NCPA - National Center for Policy Analysis

CORPORATE SOCAL RESPONSIBILITY

January 13, 2006

What obligations do companies have to be socially responsibly? It's a question that prompts dramatically different answers from different quarters. A growing number of nongovernmental organizations push for ever more corporate action on issues ranging from pollution and global warming to AIDS and poverty.

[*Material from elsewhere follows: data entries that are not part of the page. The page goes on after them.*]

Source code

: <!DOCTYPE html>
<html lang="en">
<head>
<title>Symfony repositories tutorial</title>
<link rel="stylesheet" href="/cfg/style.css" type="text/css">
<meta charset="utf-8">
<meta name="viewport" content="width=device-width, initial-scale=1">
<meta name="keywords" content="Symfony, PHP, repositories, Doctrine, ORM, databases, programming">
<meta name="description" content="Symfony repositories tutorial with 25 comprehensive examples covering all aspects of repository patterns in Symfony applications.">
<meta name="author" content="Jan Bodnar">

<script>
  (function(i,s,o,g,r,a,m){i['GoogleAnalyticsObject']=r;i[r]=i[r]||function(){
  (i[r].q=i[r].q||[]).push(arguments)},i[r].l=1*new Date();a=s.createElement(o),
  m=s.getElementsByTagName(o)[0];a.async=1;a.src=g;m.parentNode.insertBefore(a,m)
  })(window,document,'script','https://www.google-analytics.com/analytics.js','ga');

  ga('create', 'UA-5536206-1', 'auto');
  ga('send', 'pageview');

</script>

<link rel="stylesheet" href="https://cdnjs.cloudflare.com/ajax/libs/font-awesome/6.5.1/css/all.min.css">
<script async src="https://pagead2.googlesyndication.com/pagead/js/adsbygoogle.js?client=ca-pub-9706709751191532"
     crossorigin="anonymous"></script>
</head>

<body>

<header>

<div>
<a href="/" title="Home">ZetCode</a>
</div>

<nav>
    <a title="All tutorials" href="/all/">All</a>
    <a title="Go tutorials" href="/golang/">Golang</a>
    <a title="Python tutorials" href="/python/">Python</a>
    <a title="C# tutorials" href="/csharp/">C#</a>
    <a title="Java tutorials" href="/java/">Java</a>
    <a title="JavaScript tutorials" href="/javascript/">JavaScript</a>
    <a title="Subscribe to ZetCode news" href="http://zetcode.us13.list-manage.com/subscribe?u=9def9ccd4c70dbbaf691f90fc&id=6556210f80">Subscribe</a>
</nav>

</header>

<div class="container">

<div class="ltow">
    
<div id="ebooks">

But investors typically want companies in which they have a stake to focus on the bottom line so they can get the best possible returns, says the Wall Street Journal.

According to Ilyse Hogue, director of the global finance campaign for Rainforest Action Network (RAN), Corporate Social Responsibility (CSR) reflects the need for social institutions to do more to assure a world that prioritizes health and justice.

However:

  • For development to take place, societies must develop an institutional infrastructure, as well as an economic one, that will allow for investment growth and a balance between equity and efficiency, says Benjamin Heineman, senior vice president for law and public affairs at General Electric (GE).
  • The most important public health strategy is to increase wealth around the world, and companies should seek to alert people in the developing world of the risks they face if the CSR model is allowed to suppress economic development any further, says Fred Smith, president of the Competitive Enterprise Institute (CEI).

Some Wall Street Journal readers say that they invest to make money and can do good deeds on their own. They believe that corporations exist solely to make a profit for their owners; it's the owners' risk and the owners' reward. This simple, greed-based concept, they say, results in an economic engine that creates the wealth of nations.

Still others say that CSR is just another name for extortion.